→ **Excerpt to read**
Another side to the BIG issue: what’s the plan when SA cannot afford any more tax?

SA’s taxpayers can ill-afford further financial pressure.
Image: Shutterstock

The basic income grant is the BIG issue on the table this year, as Finance Minister Enoch Godongwana prepares his inaugural Budget Speech. At the State of the Nation address (Sona) earlier this month, President Cyril Ramaphosa bought government a bit of time in making a more permanent decision on the grant, opting instead to extend the Social Relief of Distress (SRD) Grant for a further year.

Promised the President in his Sona address, “During this time, we will engage in broad consultations and detailed technical work to identify the best options to replace this grant. Any future support must pass the test of affordability, and must not come at the expense of basic services or at the risk of unsustainable spending.”

Sound sentiments, but then what is the plan to fund the BIG? I believe that there are limited options at government’s disposal, and the most likely of the proposed funding mechanisms is also that which is expected to cost the private sector and tax-paying citizens: tax hikes.

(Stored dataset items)
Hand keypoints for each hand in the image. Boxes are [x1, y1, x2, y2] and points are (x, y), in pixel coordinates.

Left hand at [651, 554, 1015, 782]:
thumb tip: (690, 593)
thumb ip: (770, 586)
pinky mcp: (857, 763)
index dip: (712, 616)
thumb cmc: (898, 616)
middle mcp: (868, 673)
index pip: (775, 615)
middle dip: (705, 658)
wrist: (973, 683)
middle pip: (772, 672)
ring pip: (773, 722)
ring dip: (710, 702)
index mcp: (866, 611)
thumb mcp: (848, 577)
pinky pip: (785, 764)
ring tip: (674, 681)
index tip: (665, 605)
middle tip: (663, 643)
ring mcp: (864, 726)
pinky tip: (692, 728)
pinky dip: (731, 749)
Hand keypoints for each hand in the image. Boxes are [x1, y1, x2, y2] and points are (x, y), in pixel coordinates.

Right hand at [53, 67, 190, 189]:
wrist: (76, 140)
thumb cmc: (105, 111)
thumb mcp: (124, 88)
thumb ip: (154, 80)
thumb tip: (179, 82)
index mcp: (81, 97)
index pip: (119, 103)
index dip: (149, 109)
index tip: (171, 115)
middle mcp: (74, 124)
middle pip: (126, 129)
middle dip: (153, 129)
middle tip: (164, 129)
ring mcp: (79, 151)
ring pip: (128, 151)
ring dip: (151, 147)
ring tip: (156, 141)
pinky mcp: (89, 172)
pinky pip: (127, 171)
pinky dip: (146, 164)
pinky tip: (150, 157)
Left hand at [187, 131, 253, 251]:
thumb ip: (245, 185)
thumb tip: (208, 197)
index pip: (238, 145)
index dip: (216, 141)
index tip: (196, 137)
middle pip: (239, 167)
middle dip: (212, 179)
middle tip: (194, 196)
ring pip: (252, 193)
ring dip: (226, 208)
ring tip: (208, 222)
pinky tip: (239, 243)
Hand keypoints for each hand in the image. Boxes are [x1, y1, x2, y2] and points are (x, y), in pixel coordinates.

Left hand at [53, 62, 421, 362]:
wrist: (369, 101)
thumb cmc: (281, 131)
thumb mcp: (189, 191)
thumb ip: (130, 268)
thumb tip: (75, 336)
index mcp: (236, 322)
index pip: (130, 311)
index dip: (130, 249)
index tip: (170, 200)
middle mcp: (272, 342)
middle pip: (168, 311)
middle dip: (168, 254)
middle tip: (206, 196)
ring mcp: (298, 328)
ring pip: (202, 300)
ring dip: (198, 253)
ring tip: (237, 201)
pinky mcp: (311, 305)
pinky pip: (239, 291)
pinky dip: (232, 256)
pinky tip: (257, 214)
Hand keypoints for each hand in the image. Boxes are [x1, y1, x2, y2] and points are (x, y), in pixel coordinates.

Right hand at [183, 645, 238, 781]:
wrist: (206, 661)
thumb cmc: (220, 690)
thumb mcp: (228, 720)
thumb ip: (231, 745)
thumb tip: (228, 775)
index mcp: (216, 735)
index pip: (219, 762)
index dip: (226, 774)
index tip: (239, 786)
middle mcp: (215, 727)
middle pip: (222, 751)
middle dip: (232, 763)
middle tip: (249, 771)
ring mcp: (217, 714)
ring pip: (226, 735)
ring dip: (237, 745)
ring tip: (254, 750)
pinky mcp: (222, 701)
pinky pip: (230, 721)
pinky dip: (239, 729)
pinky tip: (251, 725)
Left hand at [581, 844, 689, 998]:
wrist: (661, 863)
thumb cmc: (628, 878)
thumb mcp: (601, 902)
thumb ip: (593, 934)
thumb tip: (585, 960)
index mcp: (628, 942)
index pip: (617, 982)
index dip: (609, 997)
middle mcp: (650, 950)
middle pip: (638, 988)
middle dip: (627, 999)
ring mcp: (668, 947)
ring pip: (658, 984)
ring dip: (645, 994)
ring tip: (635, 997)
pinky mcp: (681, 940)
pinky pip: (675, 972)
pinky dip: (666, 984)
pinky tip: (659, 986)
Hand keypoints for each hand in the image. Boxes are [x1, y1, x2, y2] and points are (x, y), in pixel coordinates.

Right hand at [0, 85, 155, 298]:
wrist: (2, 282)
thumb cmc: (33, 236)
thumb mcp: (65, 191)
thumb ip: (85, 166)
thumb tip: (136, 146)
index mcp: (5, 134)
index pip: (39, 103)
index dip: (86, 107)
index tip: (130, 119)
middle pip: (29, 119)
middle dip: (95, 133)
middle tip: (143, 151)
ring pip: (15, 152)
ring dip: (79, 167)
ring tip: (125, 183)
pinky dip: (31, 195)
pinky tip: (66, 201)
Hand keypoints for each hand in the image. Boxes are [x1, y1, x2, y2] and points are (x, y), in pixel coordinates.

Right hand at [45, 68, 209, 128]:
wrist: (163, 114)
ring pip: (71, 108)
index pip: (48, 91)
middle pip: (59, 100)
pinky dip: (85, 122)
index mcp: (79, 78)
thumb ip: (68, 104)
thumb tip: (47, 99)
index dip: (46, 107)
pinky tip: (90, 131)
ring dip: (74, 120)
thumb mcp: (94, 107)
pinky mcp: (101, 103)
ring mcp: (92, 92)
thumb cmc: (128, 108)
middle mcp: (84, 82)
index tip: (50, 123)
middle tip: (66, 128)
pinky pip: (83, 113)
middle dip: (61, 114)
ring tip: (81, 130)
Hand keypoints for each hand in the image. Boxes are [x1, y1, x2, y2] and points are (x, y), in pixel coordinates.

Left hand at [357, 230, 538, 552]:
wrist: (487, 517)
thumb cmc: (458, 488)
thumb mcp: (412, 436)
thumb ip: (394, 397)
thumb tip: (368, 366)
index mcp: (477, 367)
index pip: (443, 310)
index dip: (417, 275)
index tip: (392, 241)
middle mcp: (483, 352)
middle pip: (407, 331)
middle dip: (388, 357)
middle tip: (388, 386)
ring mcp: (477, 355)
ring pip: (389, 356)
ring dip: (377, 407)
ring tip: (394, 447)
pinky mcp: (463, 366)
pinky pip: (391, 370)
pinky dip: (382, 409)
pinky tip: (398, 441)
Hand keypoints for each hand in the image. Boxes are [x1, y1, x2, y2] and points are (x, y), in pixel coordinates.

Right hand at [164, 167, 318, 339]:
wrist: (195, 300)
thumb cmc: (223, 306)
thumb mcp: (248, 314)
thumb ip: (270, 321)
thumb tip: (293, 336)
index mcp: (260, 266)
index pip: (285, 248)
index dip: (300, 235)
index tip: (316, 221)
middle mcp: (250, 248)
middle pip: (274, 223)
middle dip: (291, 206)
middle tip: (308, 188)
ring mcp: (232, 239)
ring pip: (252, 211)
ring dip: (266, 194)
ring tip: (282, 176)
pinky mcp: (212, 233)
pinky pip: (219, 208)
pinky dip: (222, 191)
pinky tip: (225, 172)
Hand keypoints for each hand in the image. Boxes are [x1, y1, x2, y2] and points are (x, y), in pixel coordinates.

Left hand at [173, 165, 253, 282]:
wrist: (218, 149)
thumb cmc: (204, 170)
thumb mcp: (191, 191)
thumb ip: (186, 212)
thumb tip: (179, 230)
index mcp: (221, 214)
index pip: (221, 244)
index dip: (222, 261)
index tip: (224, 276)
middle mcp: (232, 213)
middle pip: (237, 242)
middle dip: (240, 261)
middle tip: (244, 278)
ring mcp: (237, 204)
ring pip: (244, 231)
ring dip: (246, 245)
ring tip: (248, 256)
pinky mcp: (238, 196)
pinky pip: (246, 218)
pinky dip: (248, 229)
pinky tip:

→ **Using the information**
1: In the article on the basic income grant, echo the part that opens with the words containing "Promised the President" and closes with "citizens: tax hikes.".
2: List every abbreviation that appears in the article on the basic income grant.
3: Summarize the article on the basic income grant in two sentences.

→ **Numbered responses**
1:
Promised the President in his Sona address, “During this time, we will engage in broad consultations and detailed technical work to identify the best options to replace this grant. Any future support must pass the test of affordability, and must not come at the expense of basic services or at the risk of unsustainable spending.”

Sound sentiments, but then what is the plan to fund the BIG? I believe that there are limited options at government’s disposal, and the most likely of the proposed funding mechanisms is also that which is expected to cost the private sector and tax-paying citizens: tax hikes.

2: SA, BIG, Sona, SRD

3: As Finance Minister Enoch Godongwana prepares his first Budget Speech, the basic income grant is the main issue, and President Cyril Ramaphosa has put off a permanent decision by extending the Social Relief of Distress Grant for another year. Ramaphosa promised consultations and said any future support must be affordable, but the writer believes government has limited funding options, the most likely being tax hikes that would cost the private sector and taxpaying citizens.